Joshua had reason to be terrified.

But do not… DO NOT… skip over a very very important context.

God is the Warrior King who promises to be faithful to his covenant people.

Where did I get that from? Read the first six verses of Joshua 1. The battle is said to belong to the Lord. The Lord promises to fight for Israel. The Lord promises success to those who are faithful to his covenant (1:8).

If you look at the command to be strong and courageous, it actually appears frequently in the book of Deuteronomy (Dt. 3:28; 31: 6, 7, &23). This is significant because the book of Deuteronomy is the second giving of the law (read covenant guidelines/ God’s instructions) to his people on how to live properly in the land. David tells Solomon to be strong and courageous while making preparations for the temple, and his command to  be strong and courageous comes right after saying “May the Lord give you discretion and understanding when He puts you in command over Israel, so that you may keep the law of the Lord your god. Then you will have success if you are careful to observe the laws that the Lord gave Moses for Israel. Be strong and courageous. Do not be afraid or discouraged” (1 Chronicles 22:12-13). 1 Chronicles 28 repeats the same charge and plea.

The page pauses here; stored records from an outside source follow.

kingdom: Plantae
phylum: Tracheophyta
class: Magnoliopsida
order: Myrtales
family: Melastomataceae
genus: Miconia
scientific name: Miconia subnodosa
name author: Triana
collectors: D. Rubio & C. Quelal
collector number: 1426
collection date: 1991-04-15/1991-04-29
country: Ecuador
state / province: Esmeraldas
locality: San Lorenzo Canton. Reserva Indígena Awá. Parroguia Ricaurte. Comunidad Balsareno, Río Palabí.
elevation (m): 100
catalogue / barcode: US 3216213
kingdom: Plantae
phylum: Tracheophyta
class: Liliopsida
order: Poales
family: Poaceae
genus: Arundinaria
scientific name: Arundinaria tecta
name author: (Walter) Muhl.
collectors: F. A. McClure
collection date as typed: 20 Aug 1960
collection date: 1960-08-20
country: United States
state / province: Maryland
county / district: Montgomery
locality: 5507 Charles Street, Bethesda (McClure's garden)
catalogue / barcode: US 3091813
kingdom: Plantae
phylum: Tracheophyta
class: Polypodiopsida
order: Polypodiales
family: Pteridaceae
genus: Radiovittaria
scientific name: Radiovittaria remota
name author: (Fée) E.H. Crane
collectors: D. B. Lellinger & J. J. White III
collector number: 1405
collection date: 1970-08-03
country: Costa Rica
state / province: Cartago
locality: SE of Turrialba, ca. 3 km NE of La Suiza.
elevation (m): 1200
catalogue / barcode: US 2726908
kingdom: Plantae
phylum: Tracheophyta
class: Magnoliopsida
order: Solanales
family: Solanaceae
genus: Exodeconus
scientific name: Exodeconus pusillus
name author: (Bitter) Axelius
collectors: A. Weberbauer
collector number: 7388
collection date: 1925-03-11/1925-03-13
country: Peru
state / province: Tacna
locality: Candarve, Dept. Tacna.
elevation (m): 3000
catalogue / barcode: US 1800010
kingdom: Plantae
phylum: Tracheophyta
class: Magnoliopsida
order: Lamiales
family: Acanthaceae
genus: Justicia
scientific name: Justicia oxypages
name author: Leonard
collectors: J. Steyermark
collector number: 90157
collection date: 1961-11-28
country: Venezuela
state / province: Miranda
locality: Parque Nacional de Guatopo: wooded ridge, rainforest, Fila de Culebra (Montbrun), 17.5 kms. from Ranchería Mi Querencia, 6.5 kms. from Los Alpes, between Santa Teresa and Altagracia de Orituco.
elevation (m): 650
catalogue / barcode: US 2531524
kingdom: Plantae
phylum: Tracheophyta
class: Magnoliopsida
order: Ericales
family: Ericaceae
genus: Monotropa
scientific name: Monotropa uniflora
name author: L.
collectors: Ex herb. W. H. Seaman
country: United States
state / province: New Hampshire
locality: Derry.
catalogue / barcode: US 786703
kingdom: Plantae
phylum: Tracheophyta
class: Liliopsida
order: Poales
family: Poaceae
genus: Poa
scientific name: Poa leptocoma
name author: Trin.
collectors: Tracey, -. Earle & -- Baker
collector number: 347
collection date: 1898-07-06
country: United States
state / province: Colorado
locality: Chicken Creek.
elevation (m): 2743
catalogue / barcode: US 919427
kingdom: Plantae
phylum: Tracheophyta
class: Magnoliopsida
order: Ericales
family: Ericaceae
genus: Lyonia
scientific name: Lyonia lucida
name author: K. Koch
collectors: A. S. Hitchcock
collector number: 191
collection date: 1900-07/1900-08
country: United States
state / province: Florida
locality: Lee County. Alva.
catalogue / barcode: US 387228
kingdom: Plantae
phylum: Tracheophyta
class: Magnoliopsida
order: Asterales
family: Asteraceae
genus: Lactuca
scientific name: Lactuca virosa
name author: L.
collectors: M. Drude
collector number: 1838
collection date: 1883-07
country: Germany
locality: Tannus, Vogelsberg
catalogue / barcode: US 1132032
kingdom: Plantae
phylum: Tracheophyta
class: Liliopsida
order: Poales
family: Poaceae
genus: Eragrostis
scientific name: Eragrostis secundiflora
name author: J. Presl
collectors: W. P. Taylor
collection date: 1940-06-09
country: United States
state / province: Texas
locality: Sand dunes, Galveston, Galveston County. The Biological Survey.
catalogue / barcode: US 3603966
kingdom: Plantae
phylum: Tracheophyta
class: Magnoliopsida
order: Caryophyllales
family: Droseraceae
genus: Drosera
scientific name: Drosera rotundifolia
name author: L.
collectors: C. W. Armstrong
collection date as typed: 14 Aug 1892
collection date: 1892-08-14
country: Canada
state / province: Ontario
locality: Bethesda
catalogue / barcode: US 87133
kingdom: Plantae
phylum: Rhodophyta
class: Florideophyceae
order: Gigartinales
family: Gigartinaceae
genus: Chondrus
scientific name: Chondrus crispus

The charge to be strong and courageous is the charge to be faithful to God’s Covenant. Or it can be stated another way. The charge to be strong and courageous is the charge to follow the commands of the Lord and to be faithful to him.

So, what does this have to do with Joshua? What does this have to do with you? Should you throw away your mugs, t-shirts, and other Joshua 1:9 (or is it 1:7… or 1 Chronicles 28:20)?

Take a breath. Let me show you how it all comes full circle.

God is a faithful, loving, present God. He is also Lord of all creation, mighty in word and deed. He is worthy of all worship, praise, and adoration. He has decided to redeem a lost humanity. Those that He redeems He has called to be faithful to Him. This takes courage and strength because we live in a broken, fallen, and sinful world. But the One Who Calls is the One Who Strengthens. Joshua’s wisdom came from the Lord. Joshua’s call came from the Lord. His position came from the Lord. And it was the Lord who would fight the battles for him, and give the Land to Israel.

Now, you are not called to conquer Canaan. You are not called to drive out the Philistines, Amalekites, Hittites, or Perrizites. Nor are you, like Solomon, called to build the great Temple, reign over Israel, and be the wealthiest king in Israel’s history. But you are called to live a life that shows Jesus Christ to others. You are called to have the same mind as the Gloried Lord of All who humbly sacrificed all for others (Philippians 2:1-11). You are called to “be holy” (1 Peter 1:13-16). You are called, as the disciples were, to let your loving-kindness be a testimony to others (John 13:33-34). You are called to “Love the Lord your God with all your heart, soul, mind, and strength, and to love your neighbor as yourself” (Luke 10:27; Matthew 22:37-39). You are called to make disciples of all nations (Matthew 28:19-20).

You are called to pick up your cross on a daily basis and follow Jesus (Luke 9:23-26).

The very same way that you are able to do what you are called to do is the exact same way that Joshua, Solomon, and all God’s people were able. It is to draw upon the strength and courage which comes from knowing that you, your calling, your ability, and your life all depend upon the Lord your God.

And He is able to do exceedingly and abundantly more (Ephesians 3:20).

-Pastor Ben



End note: So, this post was a thought that I had on July 3, when the daily reading was Matthew 12, Zephaniah 1:1-2:3, Joshua 1, and Ecclesiastes 2:18-23. For those of you who are reading the Bible through in a year, my prayer is that this post helped you connect a few dots in the grand story of the Bible. Be Strong and Courageous, the Lord desires for you to know Him and his Word. Keep reading. It is worth it.